START MATERIAL FOR THIS TASK
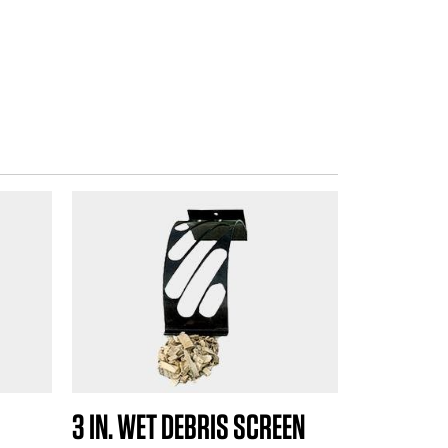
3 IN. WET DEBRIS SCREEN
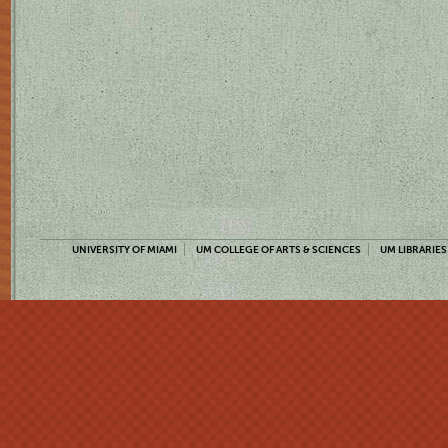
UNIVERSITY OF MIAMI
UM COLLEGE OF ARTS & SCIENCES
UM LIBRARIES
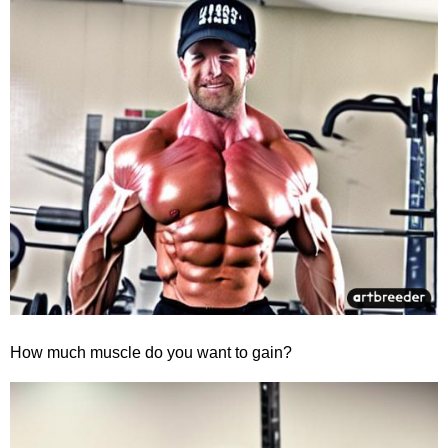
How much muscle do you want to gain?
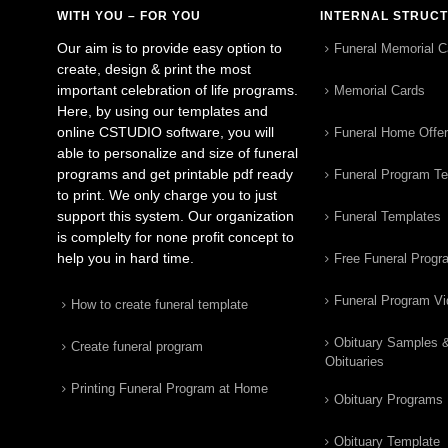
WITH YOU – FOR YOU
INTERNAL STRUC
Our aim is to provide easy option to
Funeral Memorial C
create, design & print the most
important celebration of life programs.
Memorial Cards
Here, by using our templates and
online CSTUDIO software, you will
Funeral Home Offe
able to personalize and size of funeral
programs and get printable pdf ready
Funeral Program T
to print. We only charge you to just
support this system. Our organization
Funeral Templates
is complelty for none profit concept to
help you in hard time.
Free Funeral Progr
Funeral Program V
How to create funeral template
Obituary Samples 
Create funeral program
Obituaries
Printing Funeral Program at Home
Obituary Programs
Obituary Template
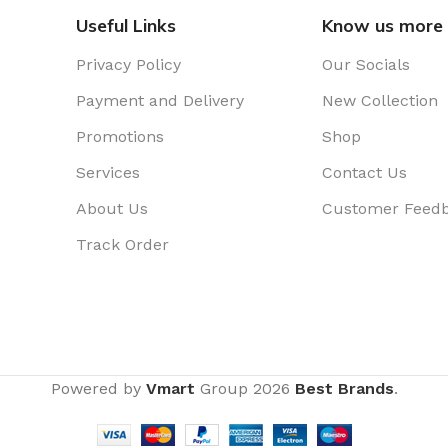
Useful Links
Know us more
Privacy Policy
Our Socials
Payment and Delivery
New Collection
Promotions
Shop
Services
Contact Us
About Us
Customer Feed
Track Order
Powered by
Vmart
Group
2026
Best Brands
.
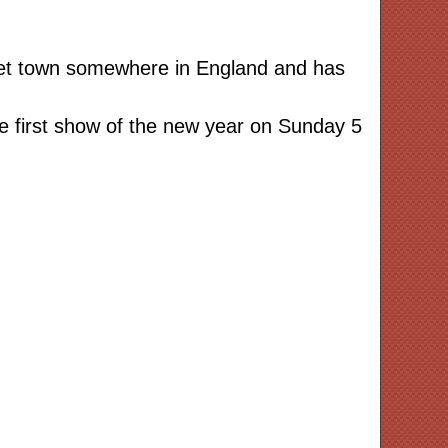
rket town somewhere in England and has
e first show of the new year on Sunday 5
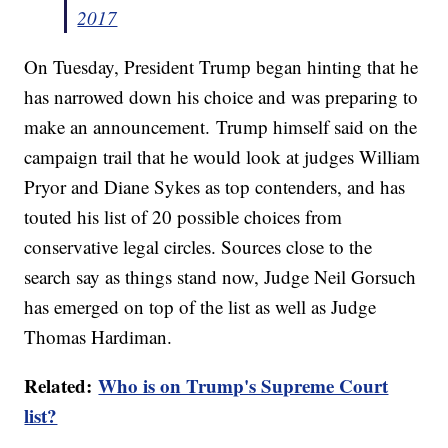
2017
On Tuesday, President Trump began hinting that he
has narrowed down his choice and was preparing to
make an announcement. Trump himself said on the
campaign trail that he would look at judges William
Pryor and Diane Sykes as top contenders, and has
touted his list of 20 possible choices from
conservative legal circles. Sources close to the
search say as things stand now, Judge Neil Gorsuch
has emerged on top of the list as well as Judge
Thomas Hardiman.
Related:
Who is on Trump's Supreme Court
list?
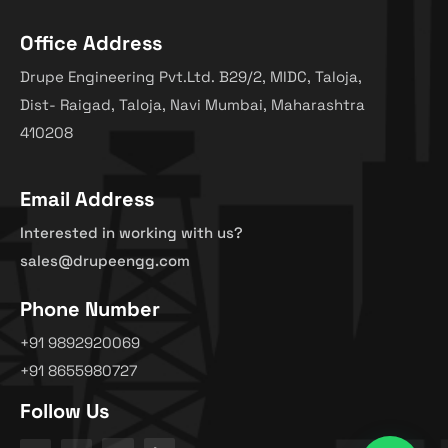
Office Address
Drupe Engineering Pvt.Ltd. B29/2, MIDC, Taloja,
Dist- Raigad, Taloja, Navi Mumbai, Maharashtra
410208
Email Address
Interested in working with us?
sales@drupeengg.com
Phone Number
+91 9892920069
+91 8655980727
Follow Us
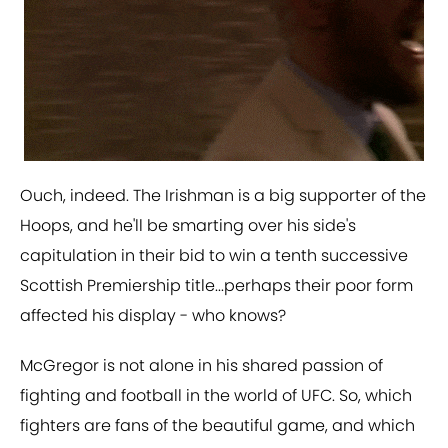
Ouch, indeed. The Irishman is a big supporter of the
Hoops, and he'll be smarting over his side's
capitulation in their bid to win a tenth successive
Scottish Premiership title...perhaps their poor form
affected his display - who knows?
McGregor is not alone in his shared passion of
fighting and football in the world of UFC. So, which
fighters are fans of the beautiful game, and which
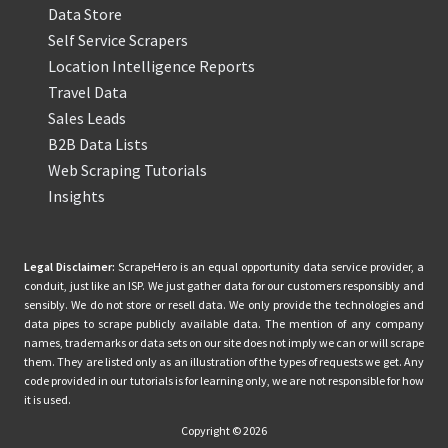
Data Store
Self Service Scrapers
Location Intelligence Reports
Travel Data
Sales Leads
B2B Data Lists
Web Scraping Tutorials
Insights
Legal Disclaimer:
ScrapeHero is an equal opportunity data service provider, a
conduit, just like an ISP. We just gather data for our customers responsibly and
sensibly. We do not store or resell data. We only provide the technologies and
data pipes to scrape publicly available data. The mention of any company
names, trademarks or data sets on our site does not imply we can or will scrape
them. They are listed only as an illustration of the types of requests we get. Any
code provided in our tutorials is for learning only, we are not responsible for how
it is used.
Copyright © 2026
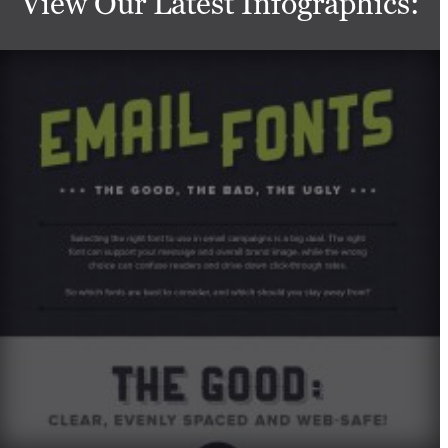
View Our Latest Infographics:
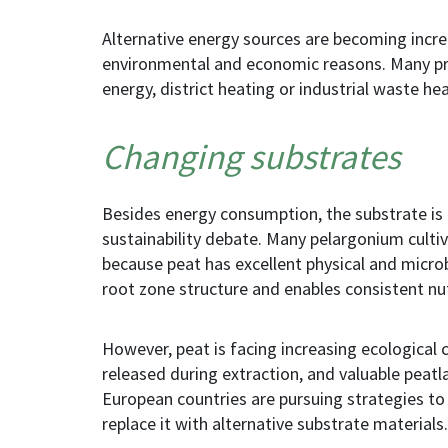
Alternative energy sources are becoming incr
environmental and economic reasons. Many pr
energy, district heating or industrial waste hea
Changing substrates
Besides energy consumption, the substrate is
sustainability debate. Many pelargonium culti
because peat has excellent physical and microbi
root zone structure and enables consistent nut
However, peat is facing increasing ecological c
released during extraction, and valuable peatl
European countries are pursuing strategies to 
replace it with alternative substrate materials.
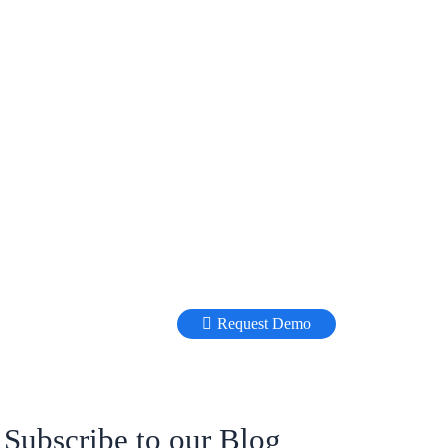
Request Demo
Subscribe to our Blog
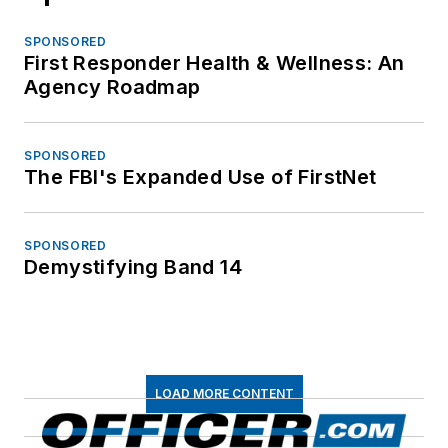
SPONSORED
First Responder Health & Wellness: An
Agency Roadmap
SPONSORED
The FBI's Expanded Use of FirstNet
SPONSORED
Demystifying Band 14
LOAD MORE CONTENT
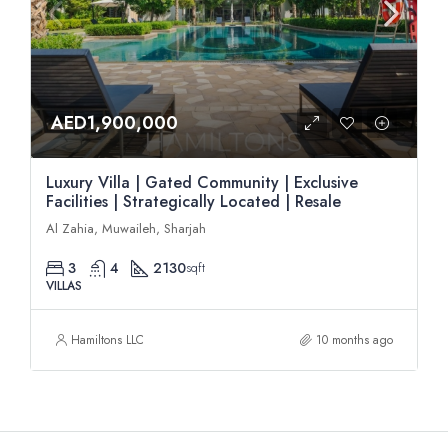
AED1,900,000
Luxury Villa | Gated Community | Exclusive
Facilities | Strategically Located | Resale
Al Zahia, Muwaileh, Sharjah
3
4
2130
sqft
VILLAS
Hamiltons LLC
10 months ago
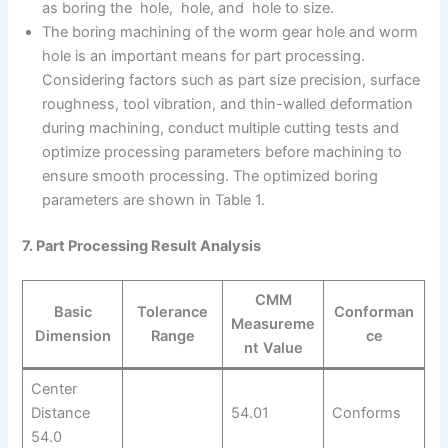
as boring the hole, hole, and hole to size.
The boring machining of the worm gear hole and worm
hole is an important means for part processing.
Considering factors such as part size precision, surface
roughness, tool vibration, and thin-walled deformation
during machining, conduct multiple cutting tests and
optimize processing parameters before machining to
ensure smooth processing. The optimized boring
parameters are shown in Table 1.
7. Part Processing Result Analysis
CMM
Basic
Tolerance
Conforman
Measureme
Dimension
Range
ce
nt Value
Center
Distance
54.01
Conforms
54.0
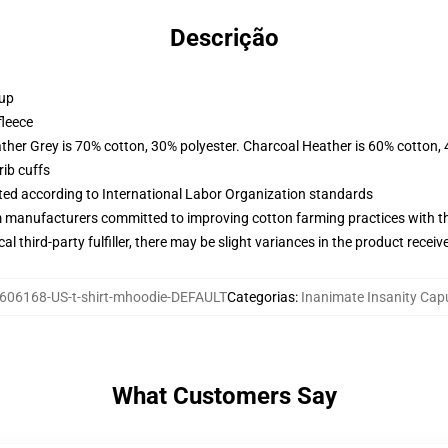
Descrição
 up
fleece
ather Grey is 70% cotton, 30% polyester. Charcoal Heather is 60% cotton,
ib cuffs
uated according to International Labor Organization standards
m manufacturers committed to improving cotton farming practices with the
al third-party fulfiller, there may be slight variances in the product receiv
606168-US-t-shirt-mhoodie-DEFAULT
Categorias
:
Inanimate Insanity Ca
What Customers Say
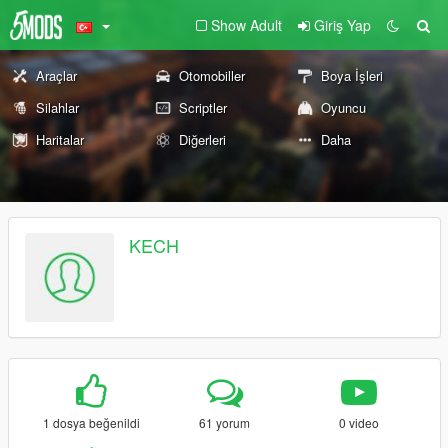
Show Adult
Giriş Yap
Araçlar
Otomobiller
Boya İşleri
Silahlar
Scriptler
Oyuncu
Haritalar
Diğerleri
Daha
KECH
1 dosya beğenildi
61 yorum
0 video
END MATERIAL FOR THIS TASK
■ **WORK INSTRUCTION**: Show me all lines in the records that contain "Trump".

■ **ANSWER AREA**:
On Tuesday, President Trump began hinting that he
make an announcement. Trump himself said on the
Who is on Trump's Supreme Court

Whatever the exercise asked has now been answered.